NEW DELHI (Reuters) - His hands protected by torn orange gloves, Dalbira Singh has a grim job scraping waste from train toilets from the tracks at New Delhi’s Hazrat Nizamuddin station, a few minutes from Prime Minister Narendra Modi’s office.
Like an estimated 1 million other Indians, Singh does the work because he was born into a low caste. His parents did the same work before him.
“This is a disgusting job but no one will give me another. I am destined to be a toilet-cleaning man,” Singh said this week, picking up soiled sanitary towels and diapers before wiping the tracks with a cloth soaked in cleaning chemicals.
But Modi, like Mahatma Gandhi, wants to change things so not only those born to a low caste work to keep India clean.
On Thursday, a holiday for Gandhi’s birthday, Modi launched the Swachh Bharat Abhiyan, or Clean India Mission, to modernize sanitation within five years.
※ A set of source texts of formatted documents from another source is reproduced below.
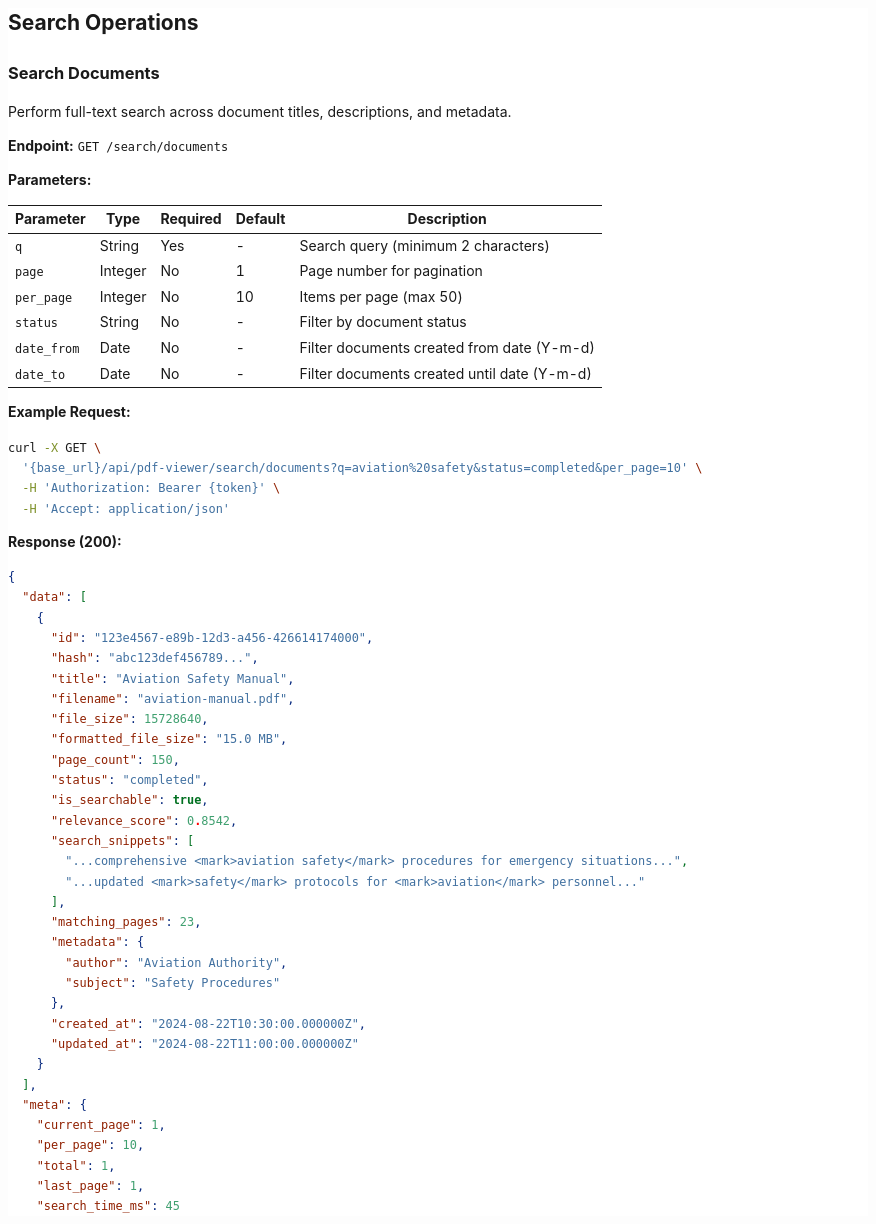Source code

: 
## Search Operations

### Search Documents

Perform full-text search across document titles, descriptions, and metadata.

**Endpoint:** `GET /search/documents`

**Parameters:**

| Parameter | Type | Required | Default | Description |
|-----------|------|----------|---------|-------------|
| `q` | String | Yes | - | Search query (minimum 2 characters) |
| `page` | Integer | No | 1 | Page number for pagination |
| `per_page` | Integer | No | 10 | Items per page (max 50) |
| `status` | String | No | - | Filter by document status |
| `date_from` | Date | No | - | Filter documents created from date (Y-m-d) |
| `date_to` | Date | No | - | Filter documents created until date (Y-m-d) |

**Example Request:**
```bash
curl -X GET \
  '{base_url}/api/pdf-viewer/search/documents?q=aviation%20safety&status=completed&per_page=10' \
  -H 'Authorization: Bearer {token}' \
  -H 'Accept: application/json'
```

**Response (200):**
```json
{
  "data": [
    {
      "id": "123e4567-e89b-12d3-a456-426614174000",
      "hash": "abc123def456789...",
      "title": "Aviation Safety Manual",
      "filename": "aviation-manual.pdf",
      "file_size": 15728640,
      "formatted_file_size": "15.0 MB",
      "page_count": 150,
      "status": "completed",
      "is_searchable": true,
      "relevance_score": 0.8542,
      "search_snippets": [
        "...comprehensive <mark>aviation safety</mark> procedures for emergency situations...",
        "...updated <mark>safety</mark> protocols for <mark>aviation</mark> personnel..."
      ],
      "matching_pages": 23,
      "metadata": {
        "author": "Aviation Authority",
        "subject": "Safety Procedures"
      },
      "created_at": "2024-08-22T10:30:00.000000Z",
      "updated_at": "2024-08-22T11:00:00.000000Z"
    }
  ],
  "meta": {
    "current_page": 1,
    "per_page": 10,
    "total": 1,
    "last_page": 1,
    "search_time_ms": 45
```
He starting by trying to change attitudes and he set an example by taking a broom and sweeping up rubbish in a Delhi neighborhood occupied by members of the Valmiki caste, whose lot in life is traditionally “manual scavenging”, a euphemism for clearing other people’s faeces.
“Often we assume the job of cleaning up belongs to safai karmacharis and don’t bother to clean,” Modi said referring to cleaners.
“Don’t we all of have a duty to clean the country?”
To drive home his point, he ordered government workers including his ministers came to work on Thursday to sweep offices and clean toilets.
India’s fast-growing towns and cities are littered with rubbish. Most rivers and lakes are polluted with sewage and industrial effluents.
Education will be vital if Modi is to change age-old attitudes towards hygiene and purity, and he will have to finish Gandhi’s bid to free India’s “untouchable” low castes.
“Modi will have to deal with society’s failure to liberate the Dalits (low caste people) from the demeaning profession if he wants India to be as clean as Singapore,” said Pravin Panchal, a researcher at the Environmental Sanitation Institute think-tank.
Less than a third of India’s 1.2 billion people have access to sanitation and more than 186,000 children under five die every year from diarrheal diseases caused by unsafe water and poor sanitation, according to the charity WaterAid.
The United Nations said in May half of India’s people defecate outside - putting people at risk of cholera, diarrhea, dysentery, hepatitis A and typhoid.
The resulting diseases and deaths, mostly among the poor, cause major losses. The World Bank in 2006 estimated that India was losing 6.4 percent of gross domestic product annually because of poor sanitation.
Modi wants every home and school to have access to a toilet by 2019, in time for the 150th anniversary of Gandhi’s birth.
To be successful, he will have to banish the widespread belief in the countryside that it is unclean to defecate inside and that only Dalits should deal with excrement.
U.S. group Human Rights Watch, in a report in August, documented cases of authorities recruiting people from low castes to clean open defecation grounds. The group found people were often coerced into do the work with threats of reprisals.
The practice is most common in small-town India, where people from castes still considered “untouchable” clean waste from toilets which do not have modern flush systems.
Caste-based discrimination was banned in India in 1955, but Dalits face prejudice in every sector from education to employment.
In just one example this week, the Dalit chief minister of Bihar state, Jitan Ram Manjhi, said he was told a temple in the state was “purified” after he visited it last month.